Every line of the entries with the word "Connector" in it should be shown.
=-=-=-=-=
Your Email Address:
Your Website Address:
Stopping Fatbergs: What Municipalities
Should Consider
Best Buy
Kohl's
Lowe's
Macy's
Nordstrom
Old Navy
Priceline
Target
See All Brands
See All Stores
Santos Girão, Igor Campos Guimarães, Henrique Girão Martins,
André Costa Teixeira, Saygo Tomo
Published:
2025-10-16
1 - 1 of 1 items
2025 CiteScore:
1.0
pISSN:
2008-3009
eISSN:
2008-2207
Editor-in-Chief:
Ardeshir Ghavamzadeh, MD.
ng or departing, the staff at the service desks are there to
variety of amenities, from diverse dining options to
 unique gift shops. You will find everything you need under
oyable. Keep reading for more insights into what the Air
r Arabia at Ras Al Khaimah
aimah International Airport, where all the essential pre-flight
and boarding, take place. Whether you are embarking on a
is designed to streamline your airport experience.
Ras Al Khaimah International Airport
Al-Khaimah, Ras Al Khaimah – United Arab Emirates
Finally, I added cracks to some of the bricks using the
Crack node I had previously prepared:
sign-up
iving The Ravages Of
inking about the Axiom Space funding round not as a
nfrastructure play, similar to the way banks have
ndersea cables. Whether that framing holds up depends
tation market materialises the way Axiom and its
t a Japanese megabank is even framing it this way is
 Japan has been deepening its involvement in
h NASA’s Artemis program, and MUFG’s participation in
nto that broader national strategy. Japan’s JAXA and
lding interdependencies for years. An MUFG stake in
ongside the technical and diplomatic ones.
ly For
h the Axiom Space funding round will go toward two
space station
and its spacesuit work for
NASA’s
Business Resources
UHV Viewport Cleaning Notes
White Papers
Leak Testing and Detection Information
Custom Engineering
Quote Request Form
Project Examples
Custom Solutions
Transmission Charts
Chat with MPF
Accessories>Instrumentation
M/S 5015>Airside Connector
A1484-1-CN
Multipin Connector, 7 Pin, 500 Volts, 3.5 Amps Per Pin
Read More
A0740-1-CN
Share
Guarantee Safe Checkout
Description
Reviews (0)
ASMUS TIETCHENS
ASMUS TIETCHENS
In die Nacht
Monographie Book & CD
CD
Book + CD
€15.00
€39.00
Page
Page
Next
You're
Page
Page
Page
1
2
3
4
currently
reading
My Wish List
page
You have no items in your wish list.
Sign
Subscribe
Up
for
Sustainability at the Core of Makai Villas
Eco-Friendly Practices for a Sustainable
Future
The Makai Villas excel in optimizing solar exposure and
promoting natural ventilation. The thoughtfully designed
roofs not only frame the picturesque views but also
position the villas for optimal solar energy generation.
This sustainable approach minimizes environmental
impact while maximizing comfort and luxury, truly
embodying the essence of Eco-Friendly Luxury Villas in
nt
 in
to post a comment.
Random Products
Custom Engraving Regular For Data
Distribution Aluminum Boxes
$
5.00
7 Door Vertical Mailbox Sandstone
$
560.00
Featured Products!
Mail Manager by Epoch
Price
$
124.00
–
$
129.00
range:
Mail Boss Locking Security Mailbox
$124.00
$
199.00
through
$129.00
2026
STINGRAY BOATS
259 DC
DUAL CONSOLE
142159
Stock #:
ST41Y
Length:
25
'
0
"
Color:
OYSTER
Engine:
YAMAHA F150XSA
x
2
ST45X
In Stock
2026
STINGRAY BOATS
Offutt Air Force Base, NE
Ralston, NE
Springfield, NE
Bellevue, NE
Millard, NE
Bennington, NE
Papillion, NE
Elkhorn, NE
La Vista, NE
=-=-=-=-=
→ Answer area:
M/S 5015>Airside Connector
Multipin Connector, 7 Pin, 500 Volts, 3.5 Amps Per Pin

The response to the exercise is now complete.